=== Entries shown ===
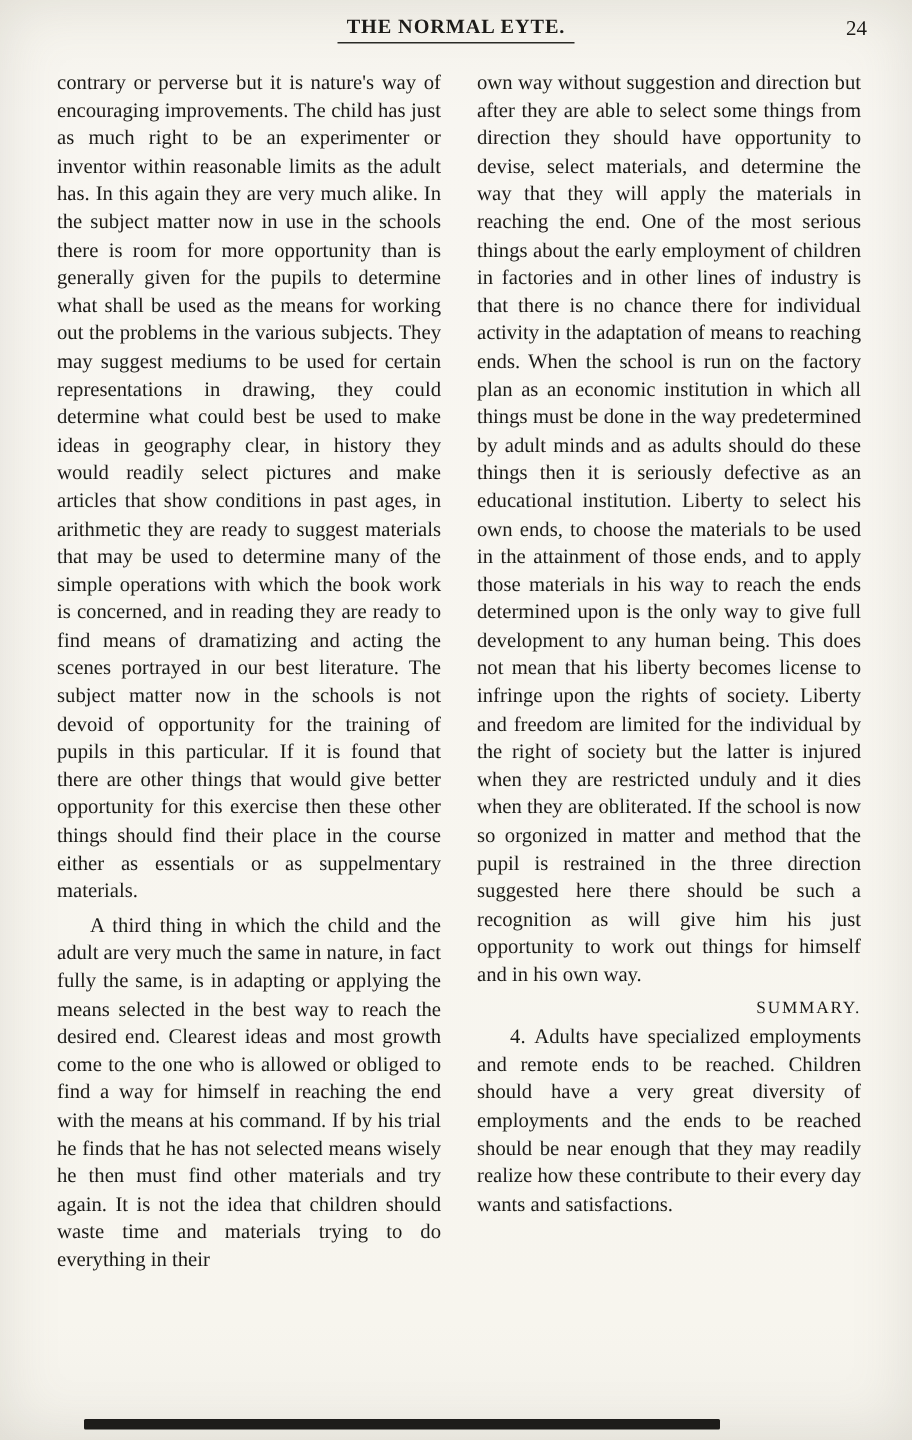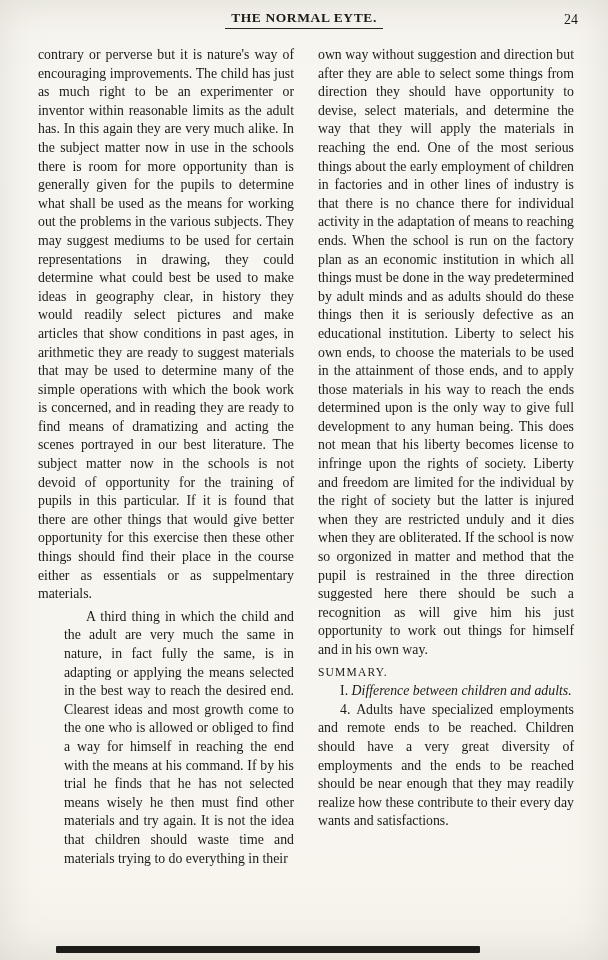--- a/index.html
+++ b/index.html
@@ -57,25 +57,24 @@
   }
   .para {
     margin: 0;
     font-family: Liberation Serif, serif;
   }
   .para.indent {
     text-indent: 1.6em;
   }
   .para.space-above {
     margin-top: 4px;
-    margin-left: 26px;
   }
   .summary-heading {
     margin: 3px 0 1px 0;
-    text-align: left;
+    text-align: right;
     font-size: 11.5px;
     font-weight: normal;
     letter-spacing: 1.2px;
   }
   .summary-item em {
     font-style: italic;
   }
   .scan-bar {
     position: absolute;
     left: 56px;
@@ -101,21 +100,20 @@
   <div class="columns">
 
     <div class="column">
       <p class="para">contrary or perverse but it is nature's way of encouraging improvements. The child has just as much right to be an experimenter or inventor within reasonable limits as the adult has. In this again they are very much alike. In the subject matter now in use in the schools there is room for more opportunity than is generally given for the pupils to determine what shall be used as the means for working out the problems in the various subjects. They may suggest mediums to be used for certain representations in drawing, they could determine what could best be used to make ideas in geography clear, in history they would readily select pictures and make articles that show conditions in past ages, in arithmetic they are ready to suggest materials that may be used to determine many of the simple operations with which the book work is concerned, and in reading they are ready to find means of dramatizing and acting the scenes portrayed in our best literature. The subject matter now in the schools is not devoid of opportunity for the training of pupils in this particular. If it is found that there are other things that would give better opportunity for this exercise then these other things should find their place in the course either as essentials or as suppelmentary materials.</p>
       <p class="para indent space-above">A third thing in which the child and the adult are very much the same in nature, in fact fully the same, is in adapting or applying the means selected in the best way to reach the desired end. Clearest ideas and most growth come to the one who is allowed or obliged to find a way for himself in reaching the end with the means at his command. If by his trial he finds that he has not selected means wisely he then must find other materials and try again. It is not the idea that children should waste time and materials trying to do everything in their</p>
     </div>
 
     <div class="column">
       <p class="para">own way without suggestion and direction but after they are able to select some things from direction they should have opportunity to devise, select materials, and determine the way that they will apply the materials in reaching the end. One of the most serious things about the early employment of children in factories and in other lines of industry is that there is no chance there for individual activity in the adaptation of means to reaching ends. When the school is run on the factory plan as an economic institution in which all things must be done in the way predetermined by adult minds and as adults should do these things then it is seriously defective as an educational institution. Liberty to select his own ends, to choose the materials to be used in the attainment of those ends, and to apply those materials in his way to reach the ends determined upon is the only way to give full development to any human being. This does not mean that his liberty becomes license to infringe upon the rights of society. Liberty and freedom are limited for the individual by the right of society but the latter is injured when they are restricted unduly and it dies when they are obliterated. If the school is now so orgonized in matter and method that the pupil is restrained in the three direction suggested here there should be such a recognition as will give him his just opportunity to work out things for himself and in his own way.</p>
       <h2 class="summary-heading">SUMMARY.</h2>
-      <p class="para indent summary-item"><span>I.</span>&nbsp;<em>Difference between children and adults.</em></p>
       <p class="para indent">4. Adults have specialized employments and remote ends to be reached. Children should have a very great diversity of employments and the ends to be reached should be near enough that they may readily realize how these contribute to their every day wants and satisfactions.</p>
     </div>
 
   </div>
 
   <div class="scan-bar"></div>
 
 </div>
 
 </body></html>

=== Work to complete ===
Taking the material above as a whole, how many of its lines contain "space"? The reply should be that number alone.

=== Response area ===
2